Je n'ai pas eu le droit de voir la deuxième partie. Je n'ai jamais attendu si longtemps pour voir la fin d'un film. Plus d'un an plus tard, il a été reprogrammé, et je me le suis retapé au complet. Et durant des années, chaque fois qu'il repassait à la télé, en français ou en anglais, je le regardais. Si je tombais dessus, par hasard, en zappant, je restais là. Hypnotisé par les images de Coppola. Et bien sûr, j'ai acheté le coffret VHS, puis le coffret DVD. Et je me suis fait des festivals du Parrain à la maison: Le Parrain 1 en début de soirée, le 2 en fin de soirée. Puis, plus tard, le 3, au petit matin. Je les ai sûrement vus 20 fois, sans compter tous les cauchemars qui les accompagnent. Je ne suis pas le seul. Il y a des millions de personnes pour qui Le Parrain est un film culte.

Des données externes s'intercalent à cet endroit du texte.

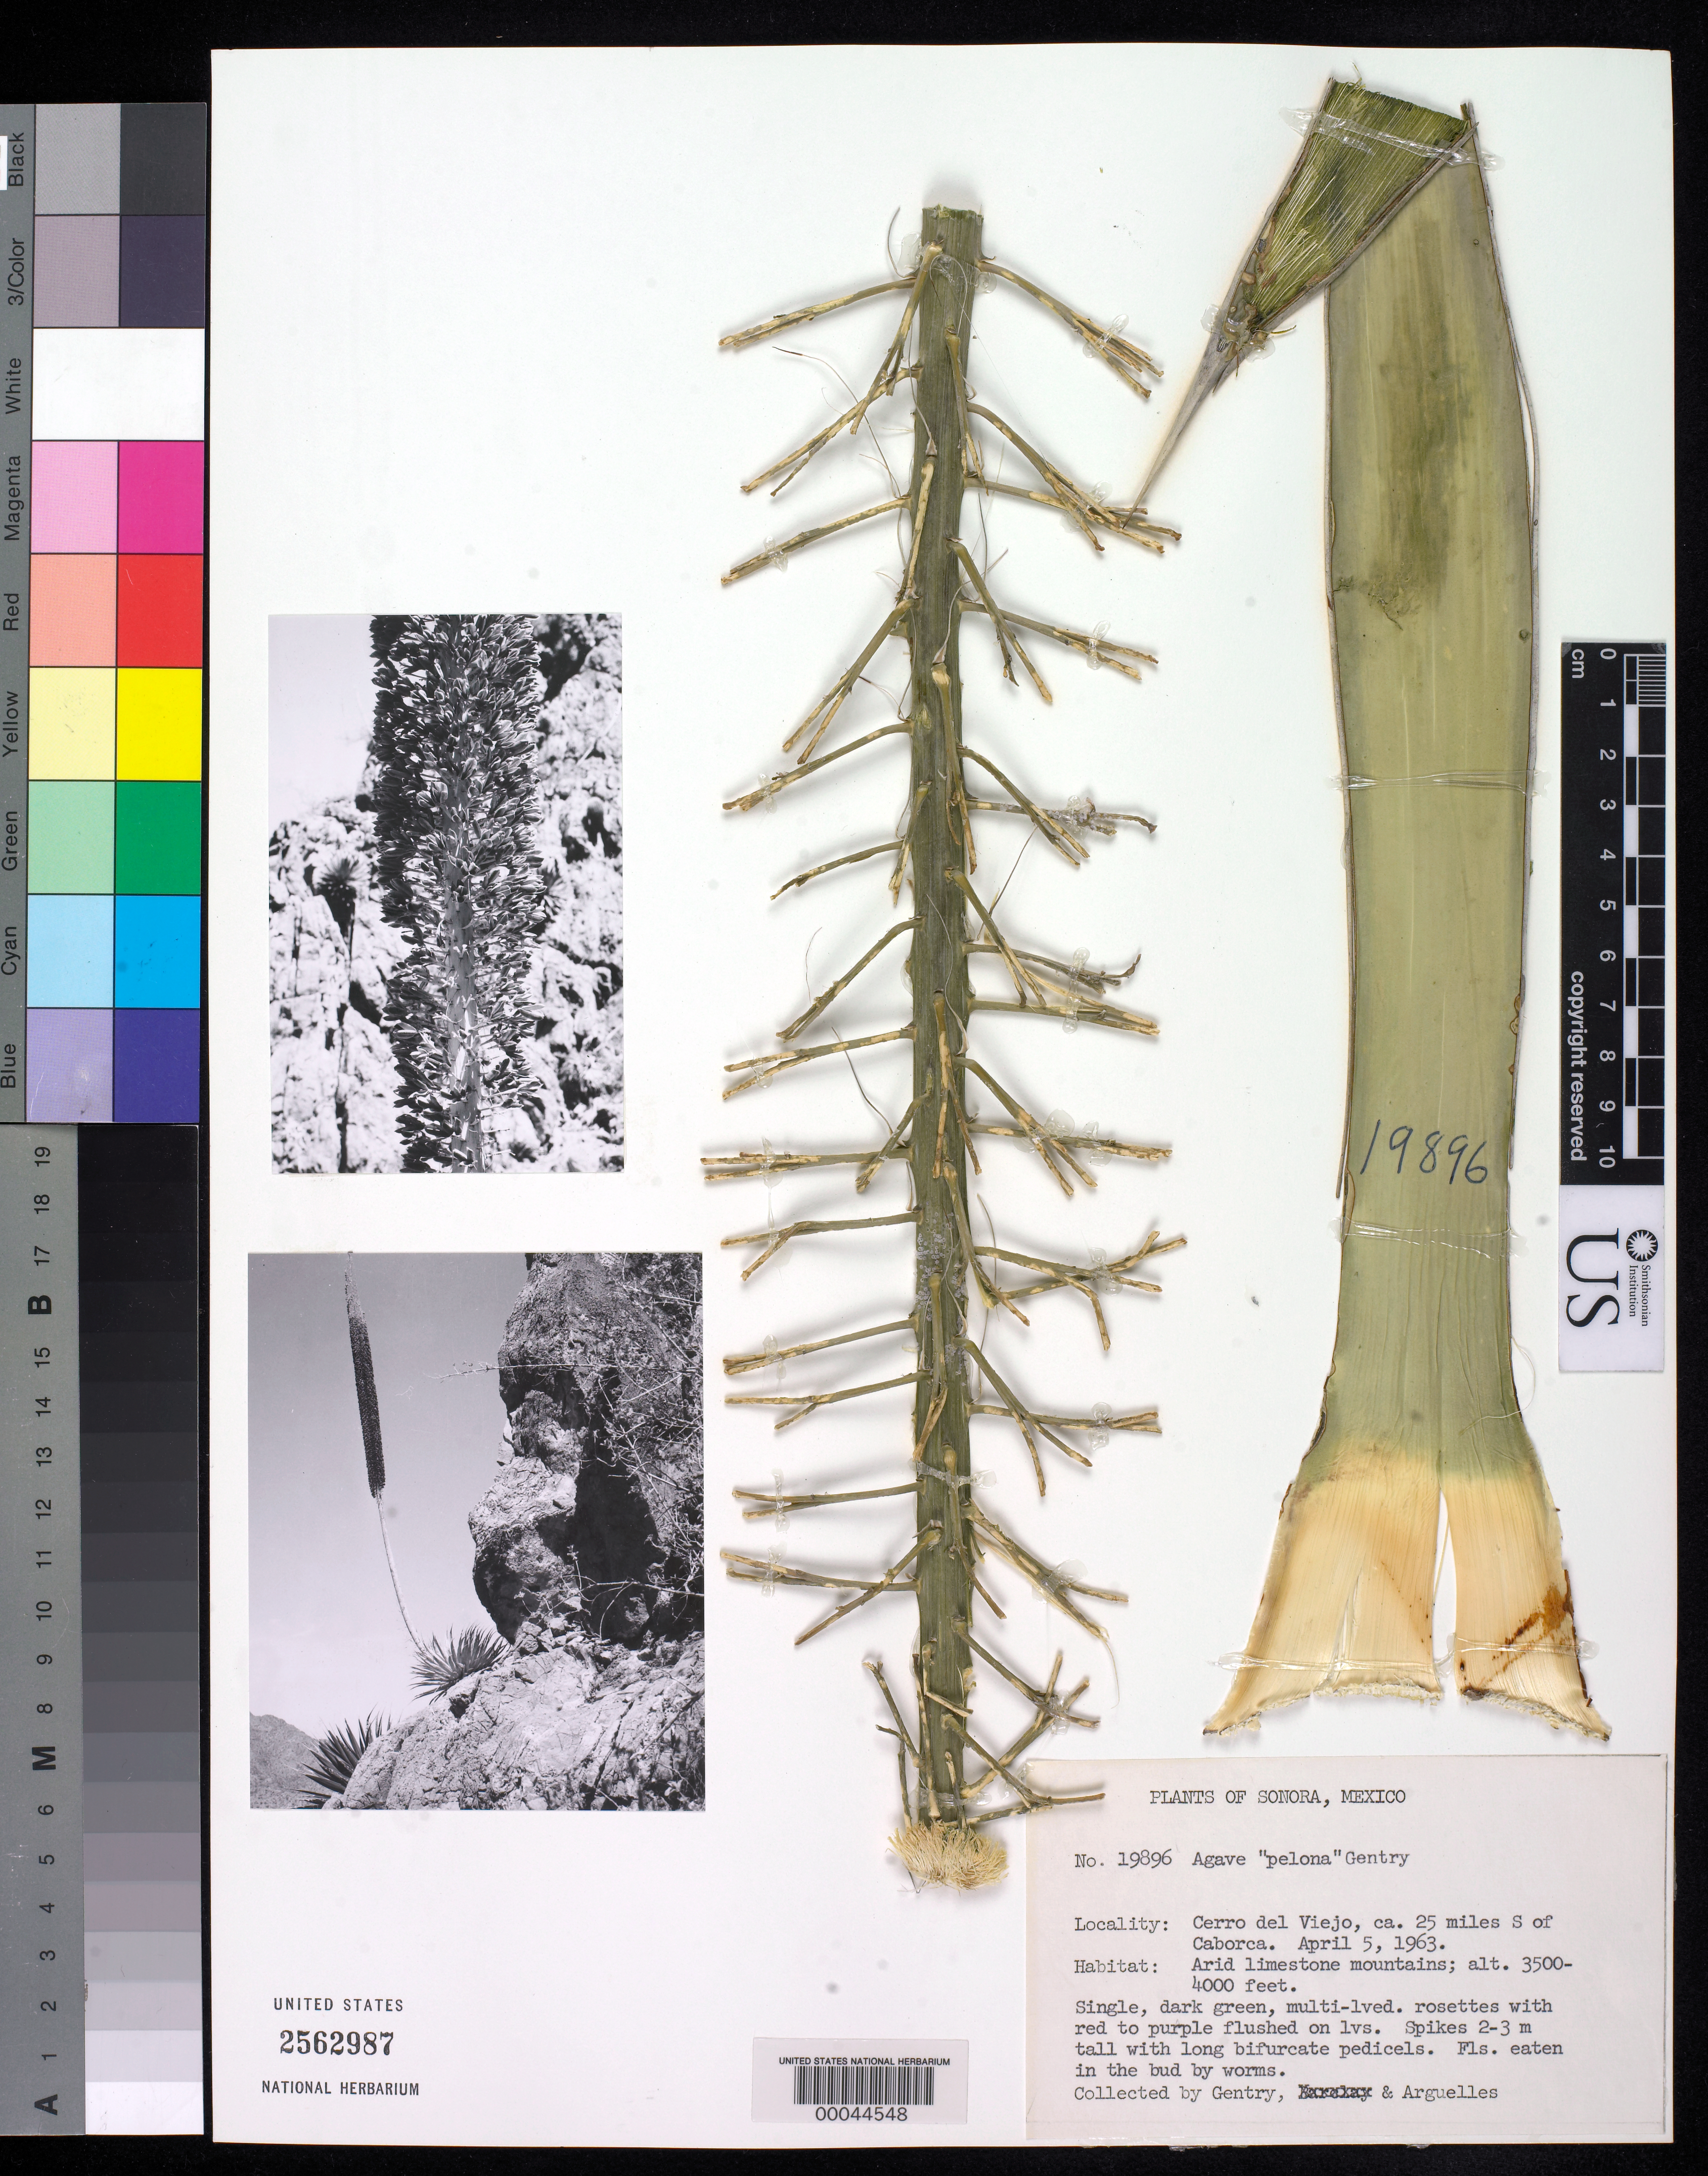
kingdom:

Pourquoi? Parce c'est la grande tragédie contemporaine. Avec don Corleone dans le rôle de Hamlet. Avec la loyauté, la trahison et le droit de vie et de mort. Et surtout parce que c'est une histoire d'Italiens. Et que les Italiens sont les meilleurs tragédiens. C'est une question de langue. C'est une question de mains.

L'assassinat de Nicolo Rizzuto, cette semaine, est pour nous une mort de cinéma. On regardait la nouvelle et on entendait la musique du Parrain. Celle après coup...

«Parle plus bas car on pourrait bien nous entendre...»

Notre fascination pour la mafia sicilienne ne doit jamais nous faire oublier que, contrairement aux films de Coppola, les cauchemars qu'elle fait vivre sont vrais.